Existing audio and language models struggle with music specifically. Music is complex – it has many layers happening at once, changes over time, and packs a lot of information into a single piece. Also, there wasn't much high-quality data available to train these models to understand music well, so they could only do simple things like give basic descriptions or answer easy questions, and they didn't work well with different types of music from around the world.
What's the solution?
The researchers created a large dataset called MF-Skills, filled with detailed descriptions and questions about music covering things like harmony, song structure, instruments, lyrics, and cultural background.
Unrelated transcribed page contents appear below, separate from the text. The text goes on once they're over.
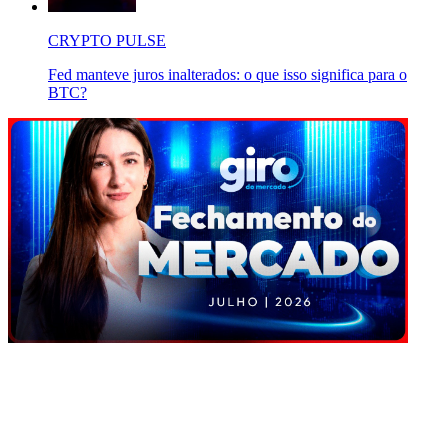
CRYPTO PULSE
Fed manteve juros inalterados: o que isso significa para o
BTC?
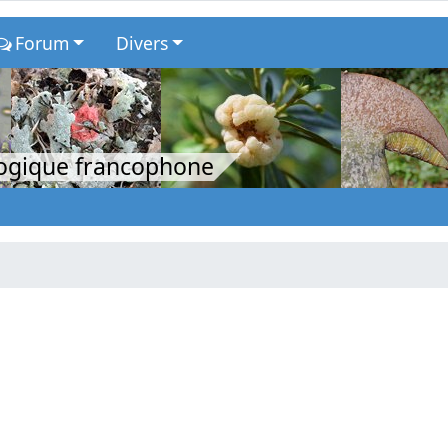
Forum
Divers
logique francophone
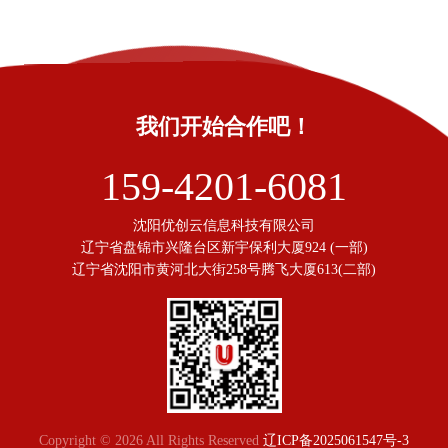
我们开始合作吧！
159-4201-6081
沈阳优创云信息科技有限公司
辽宁省盘锦市兴隆台区新宇保利大厦924 (一部)
辽宁省沈阳市黄河北大街258号腾飞大厦613(二部)
Copyright © 2026 All Rights Reserved
辽ICP备2025061547号-3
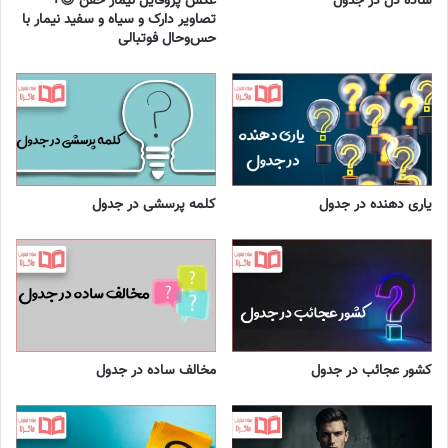
ساده دل در جدول
عکس پروفایل نیمار خفن 😎+
تصاویر دارک و سیاه و سفید نیمار با
حس‌وحال فوتبالی
یاری دهنده در جدول
کلمه پرسشی در جدول
کشور عجائب در جدول
مخالف ساده در جدول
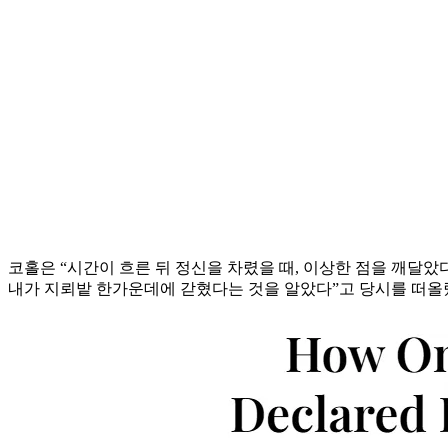
코홀은 “시간이 흐른 뒤 정신을 차렸을 때, 이상한 점을 깨달았
내가 지뢰밭 한가운데에 갇혔다는 것을 알았다”고 당시를 떠올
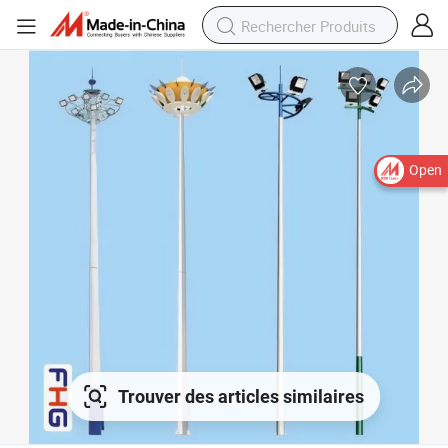
Open
Trouver des articles similaires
They then used this dataset to train an existing model, Audio Flamingo, making it even better at understanding music. To help the model *think* through musical concepts, they also used a special training process involving music theory and a reward system to encourage good reasoning.
Why it matters?
Music Flamingo is a significant improvement because it can handle more complex music tasks and demonstrates a deeper understanding of music than previous models. It sets a new standard for how computers can perceive and interact with music, potentially leading to future models that can truly appreciate and engage with music like humans do. It also provides a benchmark for other researchers to build upon.
Abstract
We introduce Music Flamingo, a novel large audio-language model designed to advance music (including song) understanding in foundational audio models. While audio-language research has progressed rapidly, music remains challenging due to its dynamic, layered, and information-dense nature. Progress has been further limited by the difficulty of scaling open audio understanding models, primarily because of the scarcity of high-quality music data and annotations. As a result, prior models are restricted to producing short, high-level captions, answering only surface-level questions, and showing limited generalization across diverse musical cultures. To address these challenges, we curate MF-Skills, a large-scale dataset labeled through a multi-stage pipeline that yields rich captions and question-answer pairs covering harmony, structure, timbre, lyrics, and cultural context. We fine-tune an enhanced Audio Flamingo 3 backbone on MF-Skills and further strengthen multiple skills relevant to music understanding. To improve the model's reasoning abilities, we introduce a post-training recipe: we first cold-start with MF-Think, a novel chain-of-thought dataset grounded in music theory, followed by GRPO-based reinforcement learning with custom rewards. Music Flamingo achieves state-of-the-art results across 10+ benchmarks for music understanding and reasoning, establishing itself as a generalist and musically intelligent audio-language model. Beyond strong empirical results, Music Flamingo sets a new standard for advanced music understanding by demonstrating how models can move from surface-level recognition toward layered, human-like perception of songs. We believe this work provides both a benchmark and a foundation for the community to build the next generation of models that engage with music as meaningfully as humans do.